The usual algorithm for the task is Hoare's Select algorithm. This is pretty much like a quicksort, except that in quicksort you recursively sort both halves after partitioning, but for select you only do a recursive call in the partition that contains the item of interest.
For example, let's consider an input like this in which we're going to find the fourth element:
[ 7, 1, 17, 21, 3, 12, 0, 5 ]
We'll arbitrarily use the first element (7) as our pivot. We initially split it like (with the pivot marked with a *:
[ 1, 3, 0, 5, ] *7, [ 17, 21, 12]
We're looking for the fourth element, and 7 is the fifth element, so we then partition (only) the left side. We'll again use the first element as our pivot, giving (using { and } to mark the part of the input we're now just ignoring).

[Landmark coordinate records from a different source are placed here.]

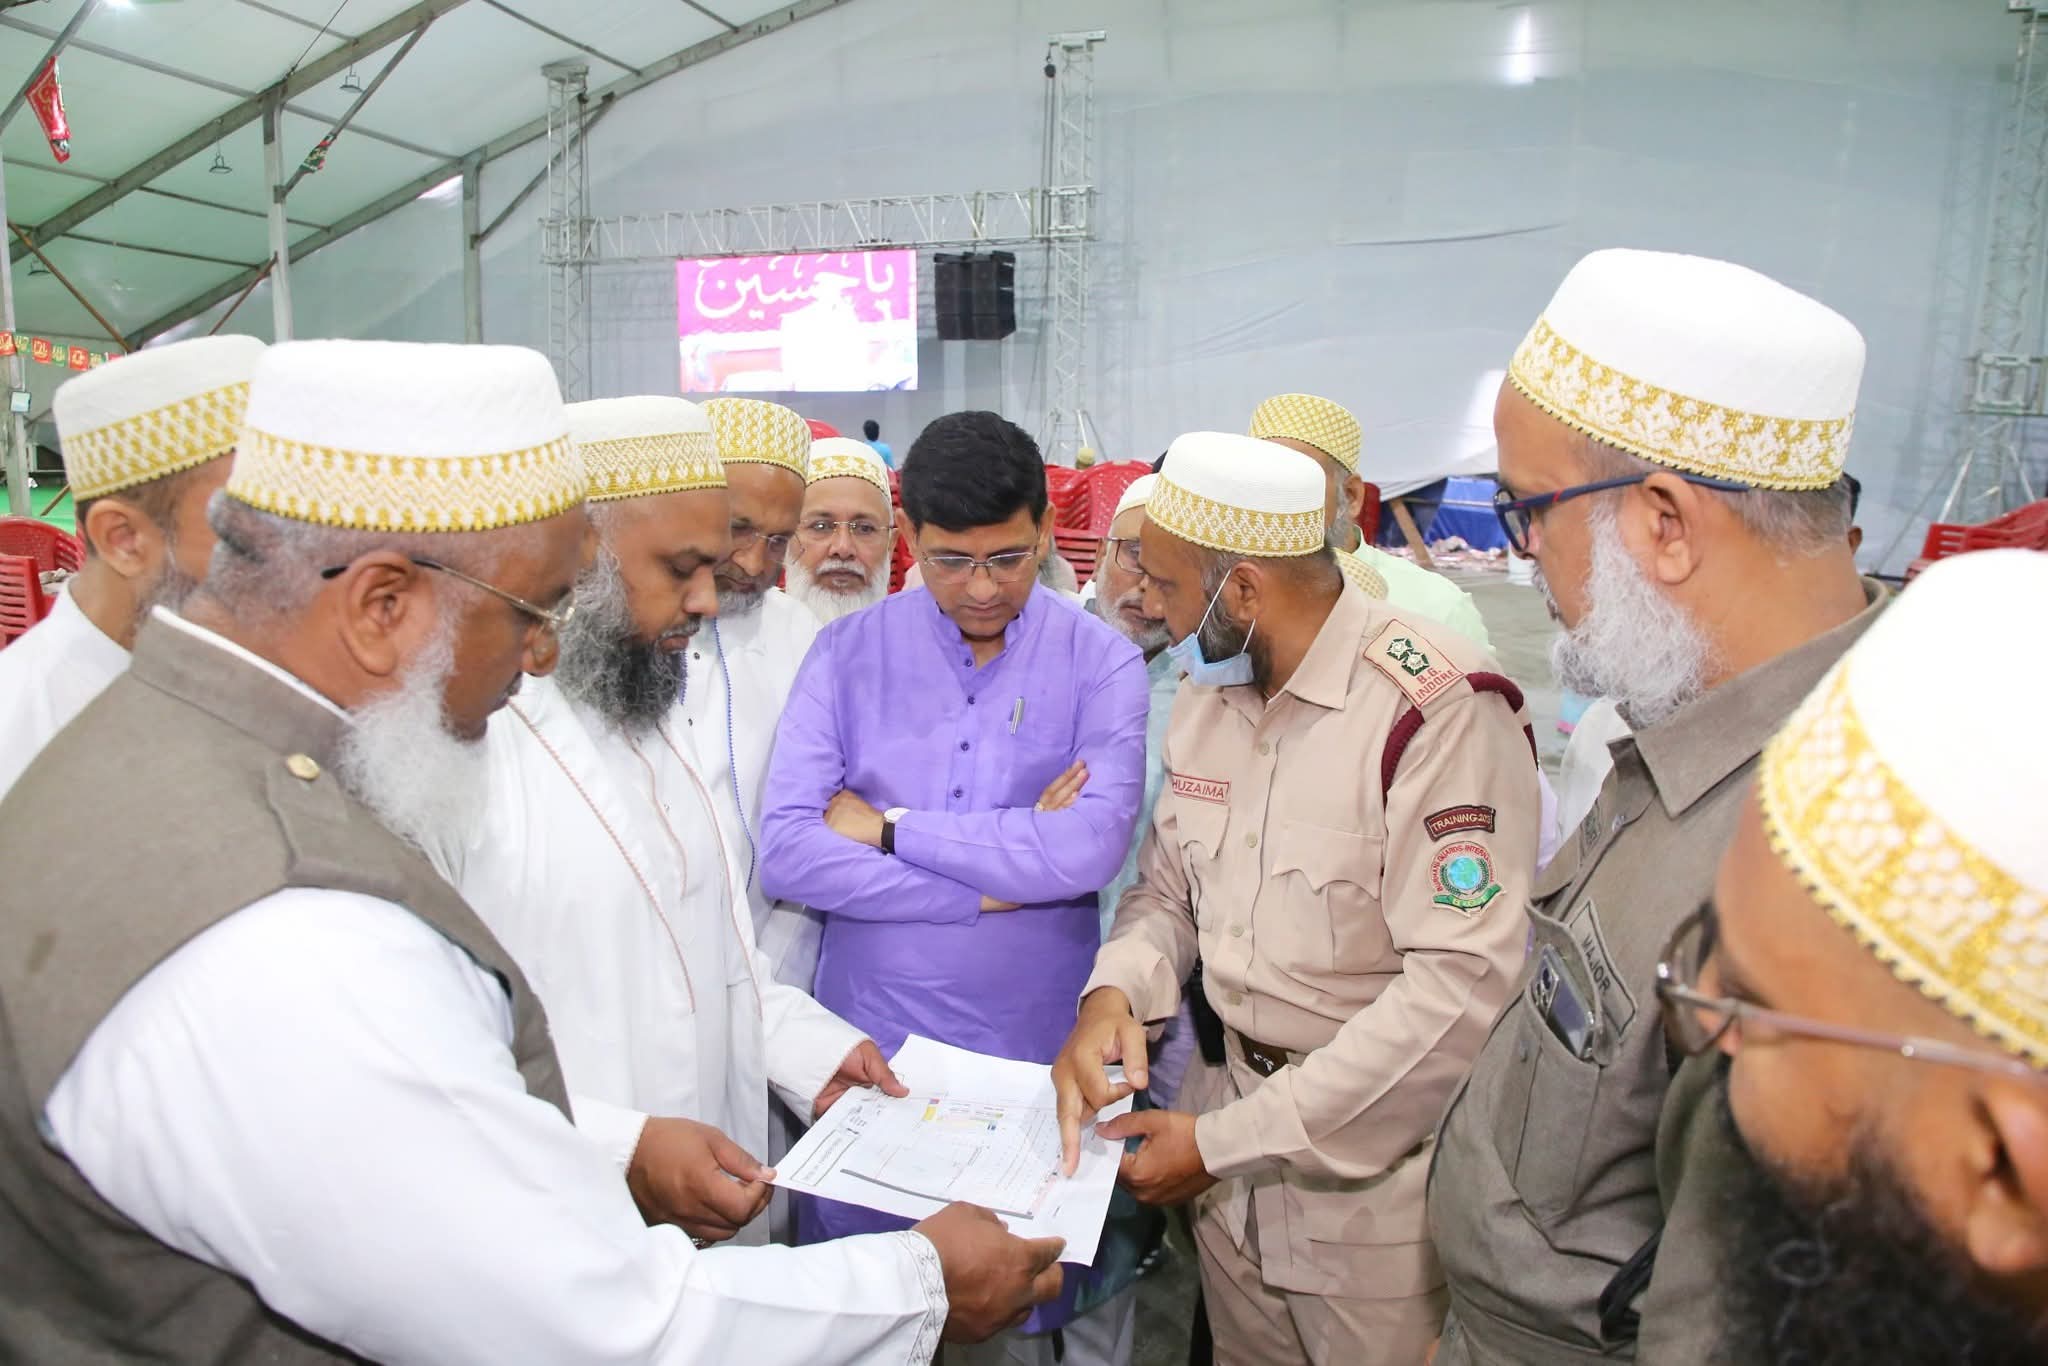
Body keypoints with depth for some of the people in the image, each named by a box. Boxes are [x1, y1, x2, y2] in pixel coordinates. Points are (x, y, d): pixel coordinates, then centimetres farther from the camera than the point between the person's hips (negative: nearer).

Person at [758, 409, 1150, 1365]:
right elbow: (786, 855, -13)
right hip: (869, 1039, 1)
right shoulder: (847, 653, -3)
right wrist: (998, 881, -15)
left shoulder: (1100, 661, -4)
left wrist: (889, 828, -13)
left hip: (1040, 1046, 0)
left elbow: (1093, 847, -19)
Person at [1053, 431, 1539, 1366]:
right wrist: (1113, 993, -14)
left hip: (1382, 1172, -6)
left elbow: (1465, 984, -27)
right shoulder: (1207, 695, 2)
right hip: (1239, 1124, 7)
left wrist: (1220, 1143, -24)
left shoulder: (1437, 708, -22)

[ 0 ] 1 [ 3, 5 ] { 7, 17, 21, 12 }
1 has ended up as the second element, so we need to partition the items to its right (3 and 5):
{0, 1} 3 [5] {7, 17, 21, 12}
Using 3 as the pivot element, we end up with nothing to the left, and 5 to the right. 3 is the third element, so we need to look to its right. That's only one element, so that (5) is our median.
By ignoring the unused side, this reduces the complexity from O(n log n) for sorting to only O(N) [though I'm abusing the notation a bit--in this case we're dealing with expected behavior, not worst case, as big-O normally does].

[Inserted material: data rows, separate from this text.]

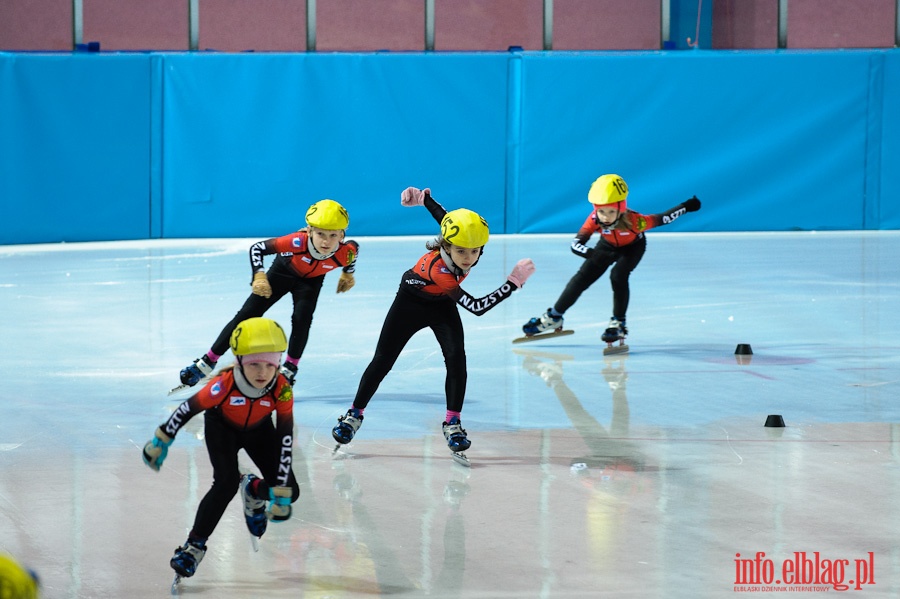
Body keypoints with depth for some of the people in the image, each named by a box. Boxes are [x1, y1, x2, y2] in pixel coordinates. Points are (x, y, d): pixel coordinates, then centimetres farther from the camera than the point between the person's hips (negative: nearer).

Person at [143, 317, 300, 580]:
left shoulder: (282, 389, -35)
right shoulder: (225, 384, -39)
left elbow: (285, 440, -29)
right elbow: (187, 409, -24)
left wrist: (281, 492, -29)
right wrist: (160, 442, -14)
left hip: (258, 429, 2)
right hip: (222, 426, -2)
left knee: (290, 492, -7)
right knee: (226, 482, -26)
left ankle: (252, 490, 27)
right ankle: (194, 545, -11)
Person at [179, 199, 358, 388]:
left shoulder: (345, 252, -37)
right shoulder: (298, 242, -45)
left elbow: (354, 246, -8)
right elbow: (257, 248, -35)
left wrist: (348, 274, 5)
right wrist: (259, 276, -48)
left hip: (311, 280, 1)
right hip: (284, 270, -1)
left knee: (302, 318, -21)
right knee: (247, 314, -1)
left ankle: (290, 367, 3)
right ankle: (208, 361, 10)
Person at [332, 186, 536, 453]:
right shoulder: (438, 270, -45)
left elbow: (442, 215, -12)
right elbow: (477, 307, -47)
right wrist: (514, 282, -48)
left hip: (442, 305, 4)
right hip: (411, 301, -4)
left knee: (456, 358, -15)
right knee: (382, 362, 5)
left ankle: (453, 423, -4)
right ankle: (354, 415, 24)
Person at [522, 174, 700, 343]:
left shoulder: (633, 221, -42)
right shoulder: (595, 219, -37)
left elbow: (661, 219, -30)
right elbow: (576, 244, -38)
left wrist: (686, 207, -28)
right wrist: (593, 254, -57)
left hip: (633, 246, -3)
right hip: (608, 246, 3)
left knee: (618, 276, -27)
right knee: (582, 277, 1)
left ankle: (618, 323, -10)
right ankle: (554, 316, 17)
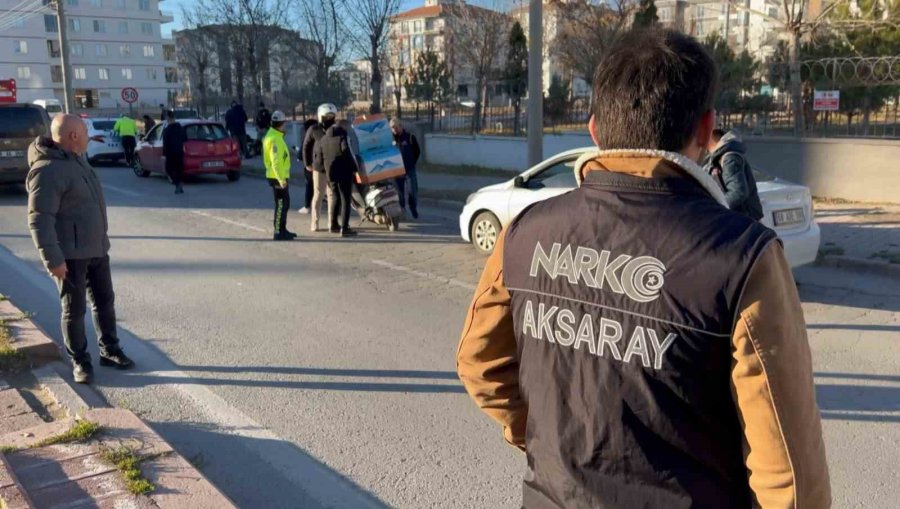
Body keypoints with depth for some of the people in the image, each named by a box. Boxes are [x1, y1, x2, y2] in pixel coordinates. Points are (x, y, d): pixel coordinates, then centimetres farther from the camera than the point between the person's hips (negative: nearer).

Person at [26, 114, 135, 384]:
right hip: (70, 254, -9)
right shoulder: (47, 170, -20)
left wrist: (101, 239, 24)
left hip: (96, 248, 9)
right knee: (74, 310, 4)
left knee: (104, 301, 16)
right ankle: (80, 361, 17)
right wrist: (53, 259, -26)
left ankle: (110, 351, 29)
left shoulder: (76, 159, 10)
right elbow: (39, 220, -24)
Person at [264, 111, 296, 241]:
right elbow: (275, 161, -25)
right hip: (278, 177, -10)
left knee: (285, 203, 16)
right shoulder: (274, 139, -18)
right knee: (281, 204, -6)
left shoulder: (275, 136, 14)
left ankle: (282, 229, 25)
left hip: (280, 176, 10)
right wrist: (281, 179, -25)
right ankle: (278, 232, -3)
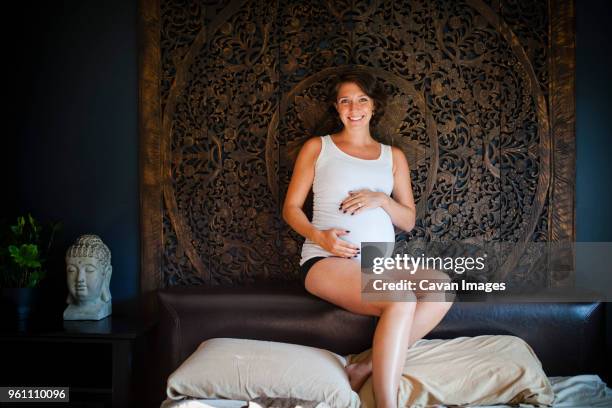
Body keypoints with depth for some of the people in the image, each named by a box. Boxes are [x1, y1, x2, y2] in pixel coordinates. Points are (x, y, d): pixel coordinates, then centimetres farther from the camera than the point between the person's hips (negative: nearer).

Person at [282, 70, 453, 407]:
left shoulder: (393, 156, 19)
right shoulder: (317, 147, 12)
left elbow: (409, 221, 17)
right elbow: (291, 208, 8)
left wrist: (381, 199, -4)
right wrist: (319, 236, -12)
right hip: (326, 261, -4)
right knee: (402, 301, -31)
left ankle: (369, 368, -20)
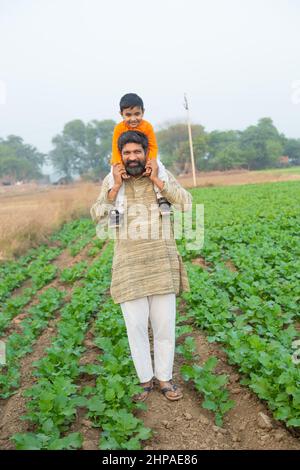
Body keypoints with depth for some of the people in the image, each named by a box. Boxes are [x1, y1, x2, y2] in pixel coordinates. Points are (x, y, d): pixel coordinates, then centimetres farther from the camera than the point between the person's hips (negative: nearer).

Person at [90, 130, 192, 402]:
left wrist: (156, 180, -17)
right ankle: (145, 379, 26)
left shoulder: (163, 175, 1)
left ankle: (164, 377, 28)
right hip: (130, 266, 0)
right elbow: (98, 217, -9)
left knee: (164, 323, 8)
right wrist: (116, 187, -16)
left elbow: (186, 204, -12)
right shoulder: (111, 182, 2)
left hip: (161, 263, 0)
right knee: (136, 324, 5)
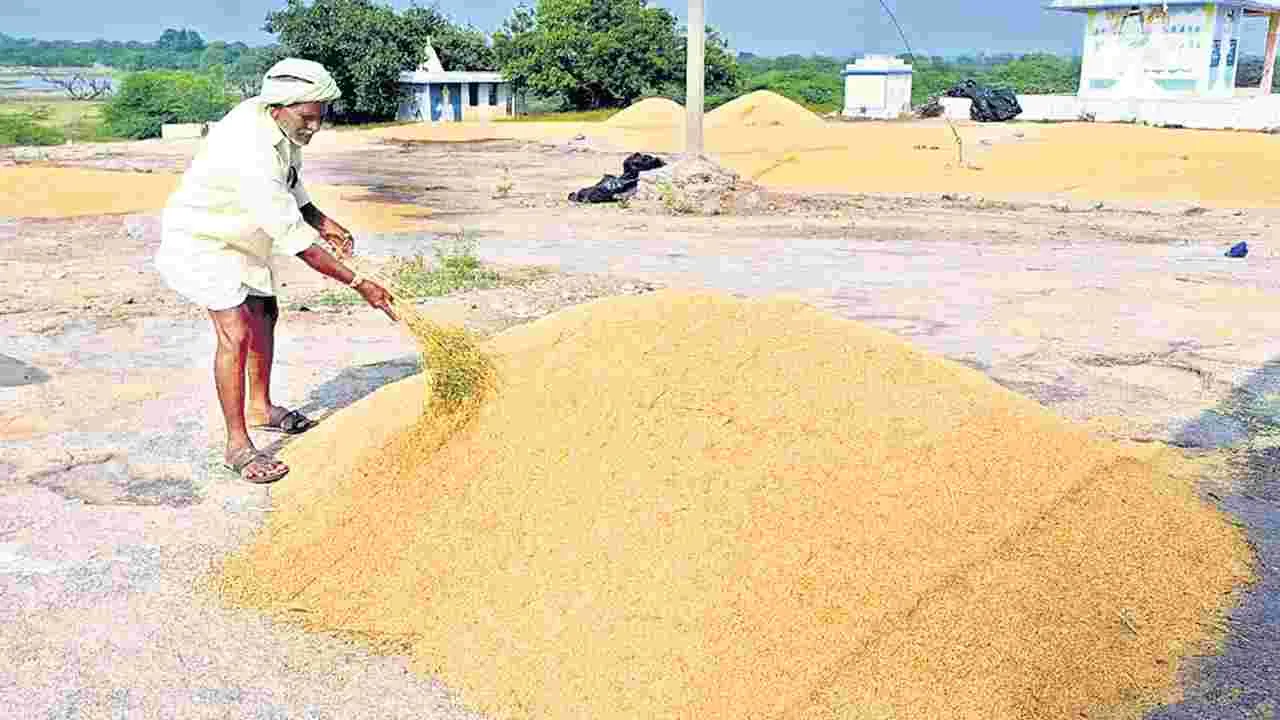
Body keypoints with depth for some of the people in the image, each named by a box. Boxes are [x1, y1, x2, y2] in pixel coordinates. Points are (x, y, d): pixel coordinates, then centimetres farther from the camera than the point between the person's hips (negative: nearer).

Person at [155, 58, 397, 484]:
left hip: (242, 234, 10)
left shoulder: (282, 124, -9)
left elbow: (289, 191, 8)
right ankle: (237, 444, -8)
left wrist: (322, 222, -10)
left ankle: (260, 409, 39)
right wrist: (358, 283, -38)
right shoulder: (250, 149, -38)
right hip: (202, 239, -10)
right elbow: (292, 238, -39)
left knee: (264, 315, 20)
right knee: (235, 333, -19)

There's also a median of medians algorithm if you want to assure good behavior (at the expense of being somewhat slower on average).
This gives guaranteed O(N) complexity.
Sort the array in place. Take the element in the middle of the array as you're already doing. No additional storage needed.

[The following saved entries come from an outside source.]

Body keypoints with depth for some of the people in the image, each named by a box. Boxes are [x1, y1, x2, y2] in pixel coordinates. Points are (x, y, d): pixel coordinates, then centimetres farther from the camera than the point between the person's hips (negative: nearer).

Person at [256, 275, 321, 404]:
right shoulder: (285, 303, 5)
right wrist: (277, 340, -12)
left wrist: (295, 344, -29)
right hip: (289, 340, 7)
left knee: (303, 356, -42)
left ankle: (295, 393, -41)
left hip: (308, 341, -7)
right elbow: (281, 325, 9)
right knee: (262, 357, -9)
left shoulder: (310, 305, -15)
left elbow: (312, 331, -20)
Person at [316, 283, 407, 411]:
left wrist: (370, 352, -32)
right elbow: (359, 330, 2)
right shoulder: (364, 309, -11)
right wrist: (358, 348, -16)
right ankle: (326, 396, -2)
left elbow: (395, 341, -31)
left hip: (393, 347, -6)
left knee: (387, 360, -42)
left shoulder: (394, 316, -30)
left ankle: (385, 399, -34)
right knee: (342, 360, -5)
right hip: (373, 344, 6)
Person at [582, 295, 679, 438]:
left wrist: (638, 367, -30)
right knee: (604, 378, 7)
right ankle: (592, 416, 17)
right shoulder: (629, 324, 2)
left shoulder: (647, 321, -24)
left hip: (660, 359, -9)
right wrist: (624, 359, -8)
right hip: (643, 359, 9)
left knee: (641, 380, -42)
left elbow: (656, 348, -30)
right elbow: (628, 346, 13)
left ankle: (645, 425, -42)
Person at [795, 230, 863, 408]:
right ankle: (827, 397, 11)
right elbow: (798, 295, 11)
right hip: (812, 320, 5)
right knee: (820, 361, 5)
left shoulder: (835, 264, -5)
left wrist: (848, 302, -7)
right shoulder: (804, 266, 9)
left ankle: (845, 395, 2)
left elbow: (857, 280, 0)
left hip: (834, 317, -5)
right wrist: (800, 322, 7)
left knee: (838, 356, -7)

That'll take n log n time or so in Java. Best possible time is linear (you've got to inspect every element at least once to ensure you get the right answer). For pedagogical purposes, the additional complexity reduction isn't worthwhile.
If you can't modify the array in place, you have to trade significant additional time complexity to avoid avoid using additional storage proportional to half the input's size. (If you're willing to accept approximations, that's not the case.)
Some not very efficient ideas:
For each value in the array, make a pass through the array counting the number of values lower than the current value. If that count is "half" the length of the array, you have the median. O(n^2) (Requires some thought to figure out how to handle duplicates of the median value.)
You can improve the performance somewhat by keeping track of the min and max values so far. For example, if you've already determined that 50 is too high to be the median, then you can skip the counting pass through the array for every value that's greater than or equal to 50. Similarly, if you've already determined that 25 is too low, you can skip the counting pass for every value that's less than or equal to 25.
In C++:
int Median(const std::vector<int> &values) {
assert(!values.empty());
const std::size_t half = values.size() / 2;
int min = *std::min_element(values.begin(), values.end());
int max = *std::max_element(values.begin(), values.end());
for (auto candidate : values) {
if (min <= candidate && candidate <= max) {
const std::size_t count =
std::count_if(values.begin(), values.end(), [&](int x)
{ return x < candidate; });
if (count == half) return candidate;
else if (count > half) max = candidate;
else min = candidate;
}
}
return min + (max - min) / 2;
}
Terrible performance, but it uses no data structures and does not modify the input array.